2026年2月は、2カ月に一度の年金支給月でした。ご自身の通帳に記載された金額を確認し、これからの生活について考えを巡らせた方も多いのではないでしょうか。
「自分の年金受給額は、他の人と比べて多いのか、それとも少ないのか」「この先、本当に年金だけで生活していけるのだろうか」といった疑問や不安は、多くの方に共通する悩みかもしれません。

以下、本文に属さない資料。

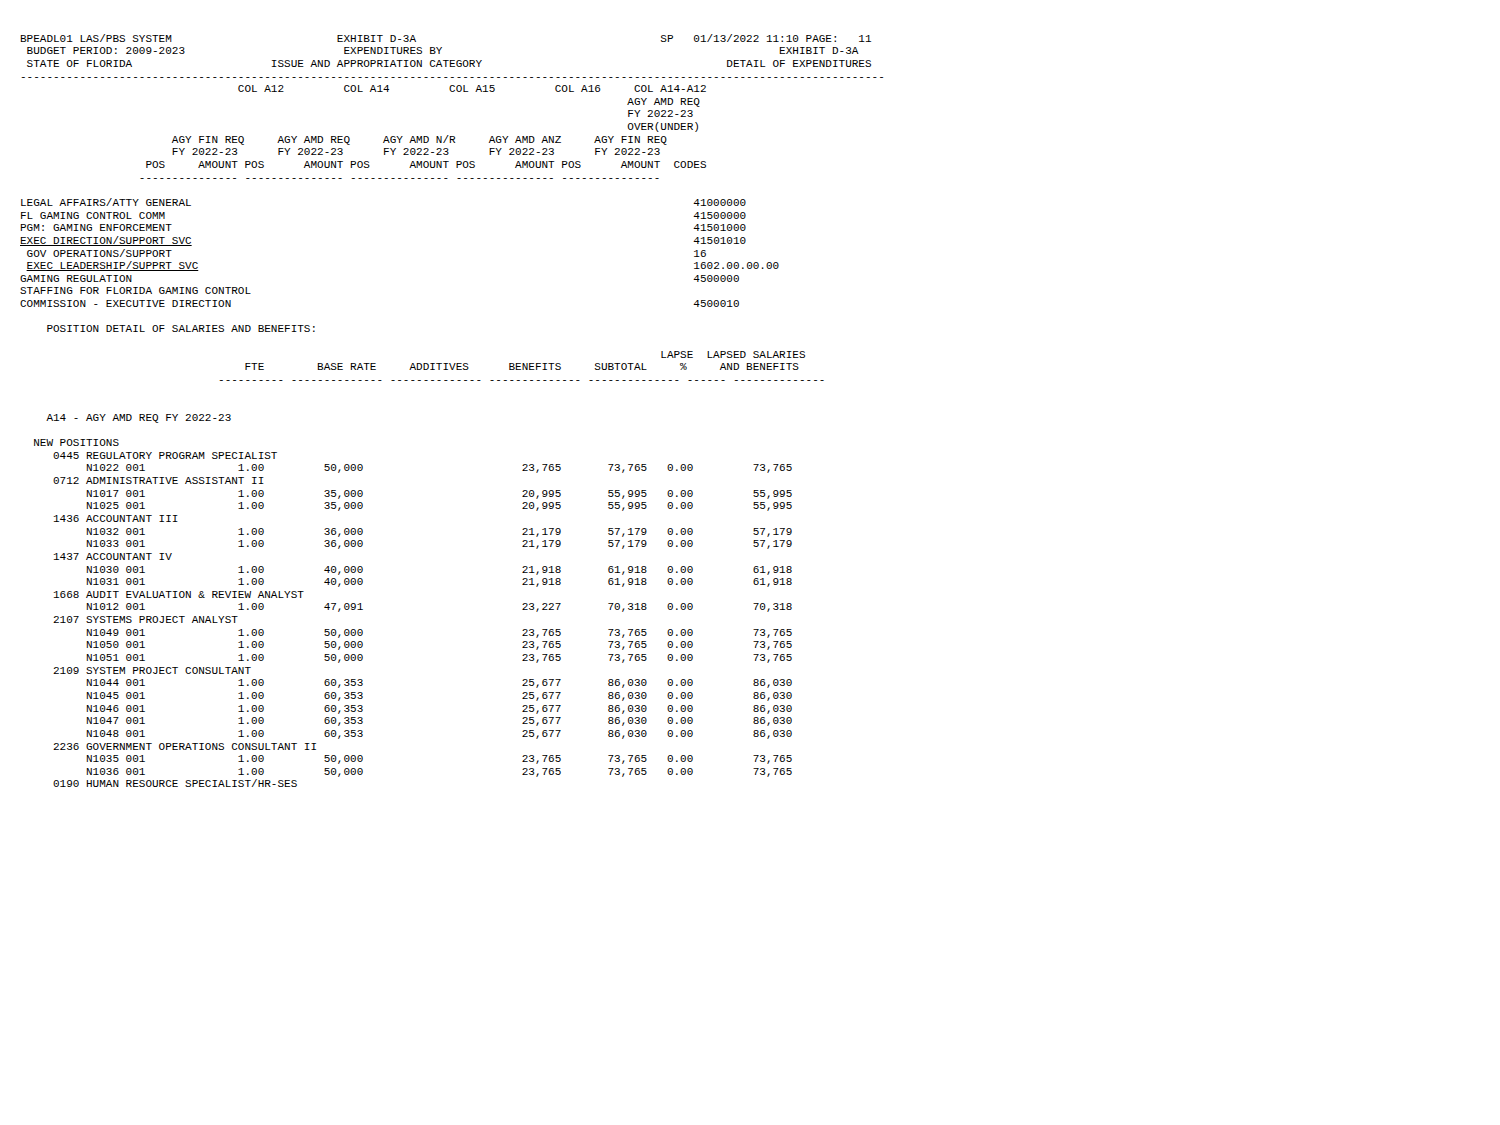BPEADL01 LAS/PBS SYSTEM EXHIBIT D-3A SP 01/13/2022 11:10 PAGE: 11 BUDGET PERIOD: 2009-2023 EXPENDITURES BY EXHIBIT D-3A STATE OF FLORIDA ISSUE AND APPROPRIATION CATEGORY DETAIL OF EXPENDITURES ----------------------------------------------------------------------------------------------------------------------------------- COL A12 COL A14 COL A15 COL A16 COL A14-A12 AGY AMD REQ FY 2022-23 OVER(UNDER) AGY FIN REQ AGY AMD REQ AGY AMD N/R AGY AMD ANZ AGY FIN REQ FY 2022-23 FY 2022-23 FY 2022-23 FY 2022-23 FY 2022-23 POS AMOUNT POS AMOUNT POS AMOUNT POS AMOUNT POS AMOUNT CODES --------------- --------------- --------------- --------------- --------------- LEGAL AFFAIRS/ATTY GENERAL 41000000 FL GAMING CONTROL COMM 41500000 PGM: GAMING ENFORCEMENT 41501000 EXEC DIRECTION/SUPPORT SVC 41501010 GOV OPERATIONS/SUPPORT 16 EXEC LEADERSHIP/SUPPRT SVC 1602.00.00.00 GAMING REGULATION 4500000 STAFFING FOR FLORIDA GAMING CONTROL COMMISSION - EXECUTIVE DIRECTION 4500010 POSITION DETAIL OF SALARIES AND BENEFITS: LAPSE LAPSED SALARIES FTE BASE RATE ADDITIVES BENEFITS SUBTOTAL % AND BENEFITS ---------- -------------- -------------- -------------- -------------- ------ -------------- A14 - AGY AMD REQ FY 2022-23 NEW POSITIONS 0445 REGULATORY PROGRAM SPECIALIST N1022 001 1.00 50,000 23,765 73,765 0.00 73,765 0712 ADMINISTRATIVE ASSISTANT II N1017 001 1.00 35,000 20,995 55,995 0.00 55,995 N1025 001 1.00 35,000 20,995 55,995 0.00 55,995 1436 ACCOUNTANT III N1032 001 1.00 36,000 21,179 57,179 0.00 57,179 N1033 001 1.00 36,000 21,179 57,179 0.00 57,179 1437 ACCOUNTANT IV N1030 001 1.00 40,000 21,918 61,918 0.00 61,918 N1031 001 1.00 40,000 21,918 61,918 0.00 61,918 1668 AUDIT EVALUATION & REVIEW ANALYST N1012 001 1.00 47,091 23,227 70,318 0.00 70,318 2107 SYSTEMS PROJECT ANALYST N1049 001 1.00 50,000 23,765 73,765 0.00 73,765 N1050 001 1.00 50,000 23,765 73,765 0.00 73,765 N1051 001 1.00 50,000 23,765 73,765 0.00 73,765 2109 SYSTEM PROJECT CONSULTANT N1044 001 1.00 60,353 25,677 86,030 0.00 86,030 N1045 001 1.00 60,353 25,677 86,030 0.00 86,030 N1046 001 1.00 60,353 25,677 86,030 0.00 86,030 N1047 001 1.00 60,353 25,677 86,030 0.00 86,030 N1048 001 1.00 60,353 25,677 86,030 0.00 86,030 2236 GOVERNMENT OPERATIONS CONSULTANT II N1035 001 1.00 50,000 23,765 73,765 0.00 73,765 N1036 001 1.00 50,000 23,765 73,765 0.00 73,765 0190 HUMAN RESOURCE SPECIALIST/HR-SES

この記事では、2026年度の最新の年金額改定の内容をはじめ、国民年金と厚生年金の平均的な受給額、さらに年金で暮らすシニア世帯のリアルな家計収支まで、気になるお金の情報を公的なデータに基づいて詳しく解説します。
ご自身の状況と照らし合わせながら、今後のライフプランを考える上での参考にしていただければ幸いです。
1. 日本の公的年金、その基本となる「2階建て構造」とは?
はじめに、日本の公的年金のしくみについて基本的な部分から解説します。
日本の公的年金制度は、基礎部分である「国民年金」と、その上乗せ部分にあたる「厚生年金」で構成されており、一般的に「2階建て構造」と呼ばれています。下の図を見ると、そのイメージがつかみやすいでしょう。
1階部分の国民年金には、原則として「日本国内に住む20歳以上60歳未満のすべての人」が加入します。国民年金保険料(※1)は、所得にかかわらず全員が一律の金額です。
2階部分の厚生年金には、会社員や公務員など、企業や官公庁で働く方が加入します。こちらは毎月の給与や賞与の金額に応じた年金保険料(※2)を納めるため、将来の受給額に個人差が生まれるのが特徴です。
では、将来受け取れる「年金額」は、具体的にどのように決まるのでしょうか。
国民年金の場合、保険料を全期間(480カ月)納付すると、65歳から満額(※3)の老齢基礎年金を受け取ることができます。もし保険料の未納期間などがあれば、その月数に応じて満額から減額されるしくみです。
一方、厚生年金の場合は、「年金加入月数」と「現役時代に納めた保険料の総額」に応じて老齢厚生年金額が決定します。一般的には、加入期間が長く、収入が多かった人ほど多くの年金を受け取れることになります。
※1 国民年金保険料:2025年度は月額1万7510円です。
※2 保険料額は標準報酬月額(上限65万円)、標準賞与額(上限150万円)に保険料率をかけて計算されます。
※3 国民年金の満額:2025年度は月額6万9308円です。